Open Data Group‘s CTO Stu Bailey describes the company’s FastScore framework as an abstraction layer that makes it easier for enterprise IT professionals to deploy data science models into production environments.
“We’re exclusively focused on bridging analytic professionals, data scientists, quants, model builders, analytic engineers – whatever you want to call them — and IT for deploying analytic models,” he says. “Our solution focuses on getting models deployed as durable, cloud portable assets that will have a very long life time, but can be easily changed, easily migrated.”
FastScore doesn’t care what language or environments the analytic model is developed in. It supports models developed in Python, R, SAS, H2O.ai, and Juypter and Apache Zeppelin data science notebook, among others. Once the model is created and logged in its Avro schema, FastScore can transform it into a Docker microservice that can be called with a REST API, which IT professionals are familiar with.
“We’re exclusively focused on deployment,” Bailey says. “We have no agenda in how model building is done. We spend quite a bit of time integrating with model building tools, but our focus is building a very clear abstraction for handing off models from the data lab or the data science process into pre-production and production environments.”
The company is just as neutral when it comes to production environments as it is for data science development environments. Users can use whatever scheduling system they want, including Kubernetes, DC/OS, or CloudFoundry, while it supports data stores like S3, HDFS, and relational databases.
Creating an abstraction layer between data science and IT lets the data scientist department move as quickly as they want, while protecting the systems administrators, network administrators, systems analysts, and ultimately the CIO from getting too involved with the day-to-day management of machine learning models.
Open Data Group recently dealt with a large manufacturer that was struggling to get machine learning models into production. “They had 40 awesome models, but they hadn’t been deployed,” said Bailey. “Why not? Because of this impedance mismatch between the newness of machine learning, and the general risk profile of IT versus data science.”
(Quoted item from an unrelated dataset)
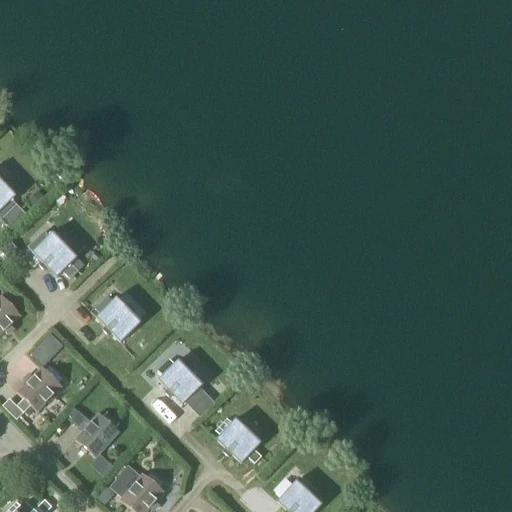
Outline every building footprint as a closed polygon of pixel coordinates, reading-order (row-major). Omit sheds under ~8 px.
[(0,212),(13,199),(0,185),(0,212)] [(31,209),(42,199),(36,193),(25,203),(31,209)] [(14,207),(0,220),(0,223),(8,232),(23,217),(14,207)] [(55,280),(75,261),(50,236),(47,239),(42,235),(30,247),(34,251),(30,255),(40,264),(37,267),(43,273),(46,270),(55,280)] [(6,241),(0,247),(0,255),(6,262),(16,252),(6,241)] [(75,261),(61,274),(67,281),(81,268),(75,261)] [(18,319),(3,303),(0,300),(0,336),(2,334),(5,337),(12,331),(9,328),(18,319)] [(119,345),(138,326),(114,301),(110,304),(106,300),(93,312),(98,316),(94,319),(103,329),(100,332),(106,338),(109,335),(119,345)] [(47,336),(28,356),(40,367),(59,347),(47,336)] [(180,407),(187,401),(195,409),(191,412),(199,421),(214,406),(206,398),(203,401),(195,393),(200,388),(175,363),(172,367),(168,362),(155,374),(159,378),(156,382),(165,391),(162,394),(168,401),(171,398),(180,407)] [(15,396),(22,402),(15,408),(8,401),(1,408),(16,423),(29,409),(35,414),(59,389),(56,386),(60,381),(48,369),(43,374),(40,370),(30,380),(27,377),(21,383),(24,386),(15,396)] [(70,421),(76,414),(70,409),(64,416),(70,421)] [(69,422),(77,430),(84,421),(76,414),(70,421),(69,422)] [(81,433),(73,442),(79,448),(77,452),(83,458),(86,454),(93,460),(116,435),(113,431),(117,427),(104,415),(100,420),(96,416),(88,425),(81,433)] [(239,466),(246,459),(253,466),(260,460),(253,452),(258,447),(233,422),(229,426),(225,421),(213,434),(217,438),(214,442),(223,451),(220,454),(227,460),(230,457),(239,466)] [(140,476),(117,503),(127,511),(145,511),(147,511),(148,511),(151,511),(156,507),(152,504),(161,494),(157,491),(161,486),(148,475),(144,480),(140,476)] [(275,495),(279,499),(275,504),(283,511),(315,511),(319,508),(294,484),(290,487),(286,483),(275,495)] [(102,507),(109,500),(99,489),(91,497),(102,507)] [(42,502),(35,509),(37,511),(47,511),(50,510),(42,502)]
In addition to bundling machine learning models as consumable Docker microservices, the company also tends to the daily care and feeding of the models, which it refers to as AnalyticsOps. It offers hooks into code repositories like GitHub, model management functionality, and AB testing capabilities for comparing the effectiveness of models.
“We have a simple set of abstractions, a very consumable technology stack that really makes the data science much more productive, but it’s built like IT would expect it to be built, in a modular way that’s future proof for their own journey,” Bailey says. “If I want to move a prediction function for a GLM that I built in scikit-learn and deploy it to AWS and plumb it into a Kafka stream, that should be easy. And then if I want to move it to Google, that should be easy too. And I should have a very high degree of confidence that all the math is absolutely going to be the same.”
While it’s new to the big data software scene, Open Data Group has been in the machine learning and applied statistics business for 18 years, and has quite a bit of experience in helping customers get real benefits out of their data.
The Chicago-based company was founded by Robert Grossman, the well-respected inventor of predictive model market language (PMML) and a professor at the University of Chicago, and recently switched from a services-first model into developing software. Now it’s taking that experience and bundling it up in such a way as to enable customers to be creative with data science and use the latest advances, yet protect the IT department from being caught up in the explosion of innovation.
Bailey, who taught at University of Chicago with Grossman before co-founding Infoblox with Pete Foley, who is Open Data Group’s CEO, says the timing is right for companies to get more serious about data science and how they can use it to improve their business.
“I would have loved to have started a data science company when I started Infoblox but it was too early, in my estimation,” he says. “We’re seeing a transformation of large portions of the economy and industrial sector with data science in a somewhat analogous way to how computer science really started to impact very large portions of the economy in the 80s and 90s… It’s just the beginning of the journey.”